What Goes in External Memory

An effective external memory file contains:

Project context: Technology stack, architecture decisions, coding conventions

markdown

## Stack
- Next.js 15 with App Router
- TypeScript strict mode
- Prisma ORM with PostgreSQL
- Tailwind CSS with shadcn/ui components

Coding conventions: Style rules and patterns the agent should follow

markdown

## Conventions
- Use named exports, not default exports
- Prefer server components; use 'use client' only when needed
- All API routes must validate input with Zod schemas
- Error handling: use Result types, not try/catch for business logic

Known issues and workarounds: Things the agent shouldn't waste time rediscovering

markdown

## Known Issues
- The Prisma client must be regenerated after schema changes: `npx prisma generate`
- Hot reload doesn't work for changes to middleware.ts—restart the dev server
- The `auth()` function is async in Next.js 15; always await it

Task-specific instructions: Guidance for common operations

markdown

## Adding a New API Endpoint
1. Create the route file in `src/app/api/`
2. Add input validation with Zod
3. Add the corresponding test in `__tests__/api/`
4. Update the API documentation in `docs/api/`

Why External Memory Matters for Autonomous Loops

Without external memory, every new agent session starts from zero. The agent needs to rediscover the project structure, conventions, and gotchas—wasting tokens and time. With a well-maintained external memory file:

New sessions start with full project awareness
Conventions are followed consistently across sessions
Known pitfalls are avoided without re-learning
Common workflows are executed correctly on the first try

Memory That Improves Over Time

The "self-improving" aspect partly comes from updating external memory based on discoveries. When an agent encounters a new issue or figures out a better approach, that knowledge can be captured:

markdown

## Learned: 2024-Q3
- Database migrations must be run before tests in CI
- The payment webhook handler needs idempotency checks
- Use `unstable_cache` for data that changes hourly, not `revalidate`

Over time, the external memory becomes a comprehensive handbook that makes each subsequent autonomous session more efficient and reliable.
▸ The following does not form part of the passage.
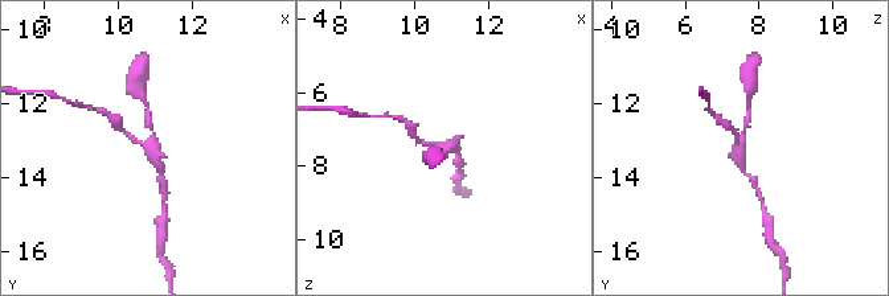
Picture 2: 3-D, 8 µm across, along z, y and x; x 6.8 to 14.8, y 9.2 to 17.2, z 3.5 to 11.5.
3 arms; arms of 150, 200, 200 nm
show(em, xy, step 2, tint, (10.8, 13.1, 7.5))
Persistent Memory Across Sessions

Beyond file-based external memory, several patterns enable agents to maintain continuity across sessions:

Git History as Memory

The git log itself serves as persistent memory. An agent can:

Review recent commits to understand what's been done
Read commit messages to understand the reasoning behind changes
Check the diff of recent changes to maintain context continuity

Task Tracking Integration

Connecting the agent to a task tracker (issues, project boards) provides another memory layer:

The agent knows which tasks are complete, in progress, or pending
Failed attempts are recorded with context for future sessions
Dependencies between tasks are visible

Session Handoff Files

For long-running projects, creating explicit handoff notes between sessions ensures nothing is lost:

markdown

## Session Summary - 2024-03-15
### Completed
- Implemented user profile API endpoints
- Added avatar upload with S3 integration

### In Progress
- Profile edit form (frontend) - component created but validation not working

### Blocked
- Email notification system waiting on SendGrid API key

### Notes for Next Session
- The avatar crop library has a bug with PNG transparency—use JPEG for now
- Profile validation schema is in `src/schemas/profile.ts`

Task Isolation Strategies

Autonomous agents work best when tasks are properly isolated—when completing one task can't accidentally break another.

Branch-Per-Task

The simplest isolation strategy: each task runs on its own git branch.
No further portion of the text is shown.